If, e.g., you're using an unpatched Windows 8.1 with IE11, you'll still be
able to connect initially but will get disconnected the first time the key is
rotated (max of 1 hour). Upon disconnection, IE11 will downgrade from TLS 1.2
to 1.0 and try again with a new session, so the user probably won't notice
anything unless they're looking for it. That being said, many sites are
starting to deprecate TLS 1.0, so this could become more of a problem for
patch laggards.

If, instead, you're using a .NET client that doesn't try/catch the exception,
your program will most likely crash. For customers like this with had a high
dependency on Microsoft clients, we simply disabled the issuance of session
tickets (just for their site) until the fix was made public.

Basically, SChannel freaks out when it sees a new session ticket presented
during the _abbreviated_ handshake (it handles it fine during the full
handshake). Without seeing their code, it appears that only portions of RFC
5077 were implemented. Btw, most sites don't ever bother to ever rotate their
session ticket keys outside of httpd process restarts, so this is why it
wasn't discovered for so long.

------
prdonahue
Does anyone else know who rotates their session ticket keys? I'm aware of
Twitter (jsha's post here: [https://blog.twitter.com/2013/forward-secrecy-at-
twitter-0](https://blog.twitter.com/2013/forward-secrecy-at-twitter-0)), but
not really any others..

===

Actions to take ▸
A) Rewrite the paragraph of the thread beginning "Basically, SChannel freaks out" more briefly, keeping its main facts.
B) Return the passage of the thread that starts at the words "If, instead, you're" and ends after "was made public.", copied word for word.

Data section ▸

===

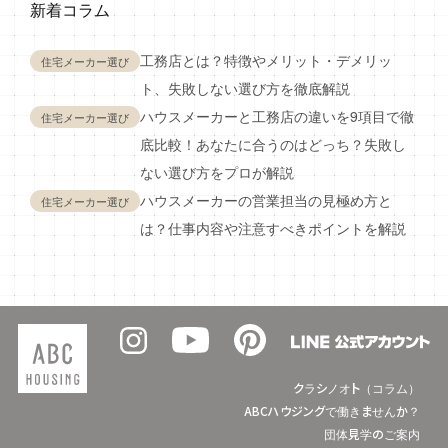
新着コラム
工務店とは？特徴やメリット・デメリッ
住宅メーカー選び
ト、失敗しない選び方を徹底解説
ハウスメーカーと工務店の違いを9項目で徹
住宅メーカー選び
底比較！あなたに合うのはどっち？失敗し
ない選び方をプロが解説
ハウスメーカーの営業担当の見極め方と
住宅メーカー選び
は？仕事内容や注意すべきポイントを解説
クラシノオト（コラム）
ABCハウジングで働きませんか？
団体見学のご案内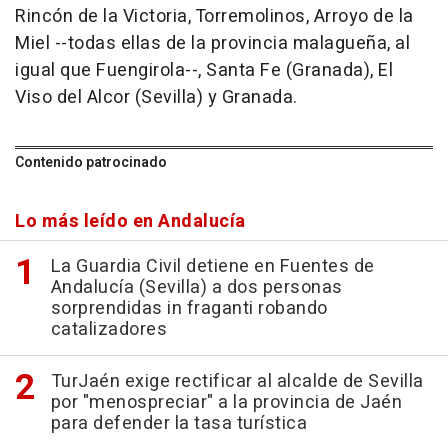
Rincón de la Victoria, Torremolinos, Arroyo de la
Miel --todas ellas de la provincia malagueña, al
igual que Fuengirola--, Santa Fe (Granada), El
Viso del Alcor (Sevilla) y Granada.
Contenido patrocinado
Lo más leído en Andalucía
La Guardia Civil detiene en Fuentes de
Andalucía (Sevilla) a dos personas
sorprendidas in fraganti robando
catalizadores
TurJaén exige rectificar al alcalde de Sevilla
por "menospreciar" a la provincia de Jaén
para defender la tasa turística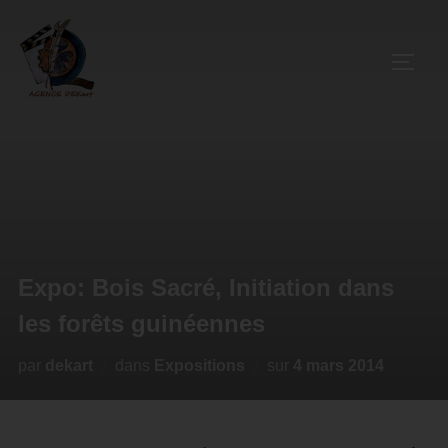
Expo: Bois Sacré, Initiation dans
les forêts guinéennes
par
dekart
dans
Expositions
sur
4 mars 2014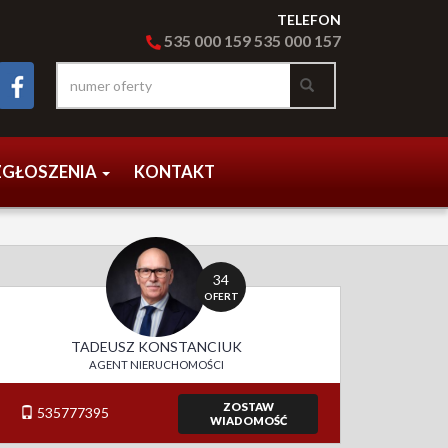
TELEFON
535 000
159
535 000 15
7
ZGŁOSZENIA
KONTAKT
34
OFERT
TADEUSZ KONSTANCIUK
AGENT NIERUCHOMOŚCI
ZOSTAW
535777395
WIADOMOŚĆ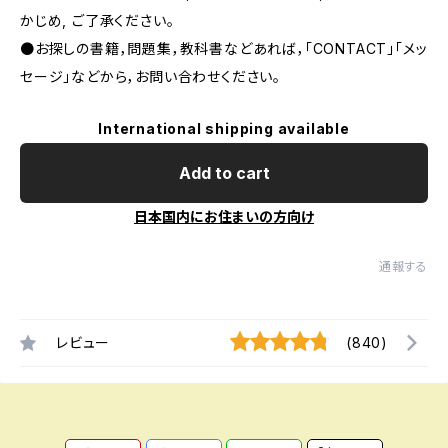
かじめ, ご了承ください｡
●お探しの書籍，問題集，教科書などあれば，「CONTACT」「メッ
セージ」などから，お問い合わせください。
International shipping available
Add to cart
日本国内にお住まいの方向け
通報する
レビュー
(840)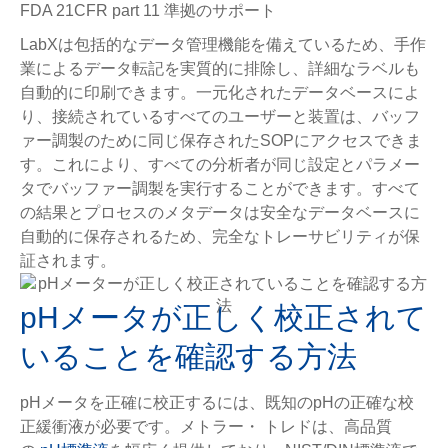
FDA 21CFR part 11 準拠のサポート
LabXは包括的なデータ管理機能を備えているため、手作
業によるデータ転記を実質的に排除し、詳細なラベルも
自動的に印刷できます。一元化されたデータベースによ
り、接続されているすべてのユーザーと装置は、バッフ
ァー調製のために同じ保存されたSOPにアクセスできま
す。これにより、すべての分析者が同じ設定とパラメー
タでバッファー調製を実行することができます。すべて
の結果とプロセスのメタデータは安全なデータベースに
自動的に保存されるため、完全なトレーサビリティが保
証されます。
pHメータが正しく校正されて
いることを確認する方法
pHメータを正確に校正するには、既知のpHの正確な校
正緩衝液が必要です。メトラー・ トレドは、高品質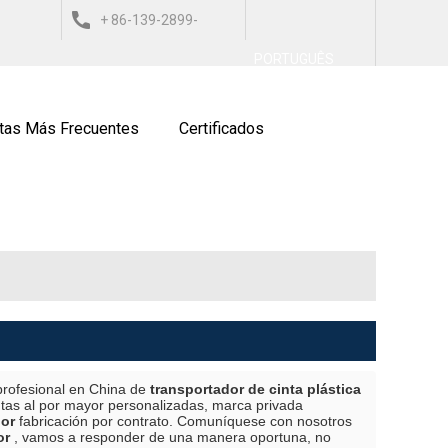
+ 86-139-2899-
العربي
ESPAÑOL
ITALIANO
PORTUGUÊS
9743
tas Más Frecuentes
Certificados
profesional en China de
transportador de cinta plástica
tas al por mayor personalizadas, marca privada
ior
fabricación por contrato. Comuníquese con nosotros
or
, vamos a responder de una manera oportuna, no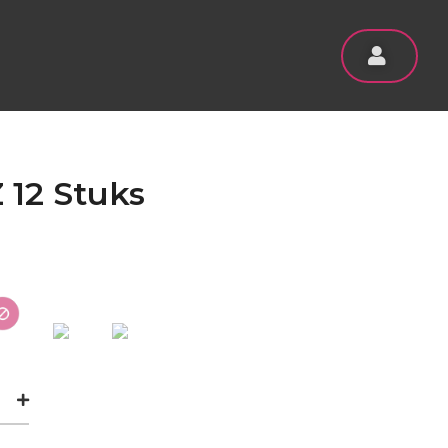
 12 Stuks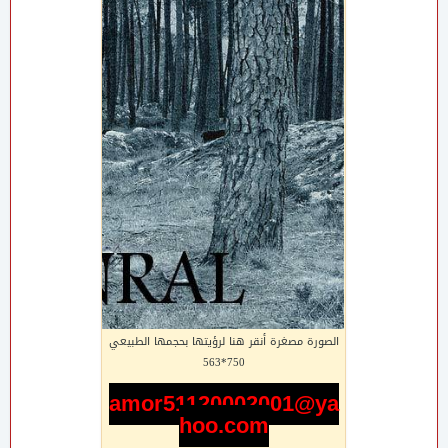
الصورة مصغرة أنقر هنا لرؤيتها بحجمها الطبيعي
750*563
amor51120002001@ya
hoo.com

===

Results ▸
A) SChannel fails when a new session ticket is presented during the abbreviated handshake, though it handles one fine during the full handshake. It appears only parts of RFC 5077 were implemented. Most sites rotate session ticket keys only when httpd processes restart, which is why the problem went undiscovered for so long.

B)
If, instead, you're using a .NET client that doesn't try/catch the exception,
your program will most likely crash. For customers like this with had a high
dependency on Microsoft clients, we simply disabled the issuance of session
tickets (just for their site) until the fix was made public.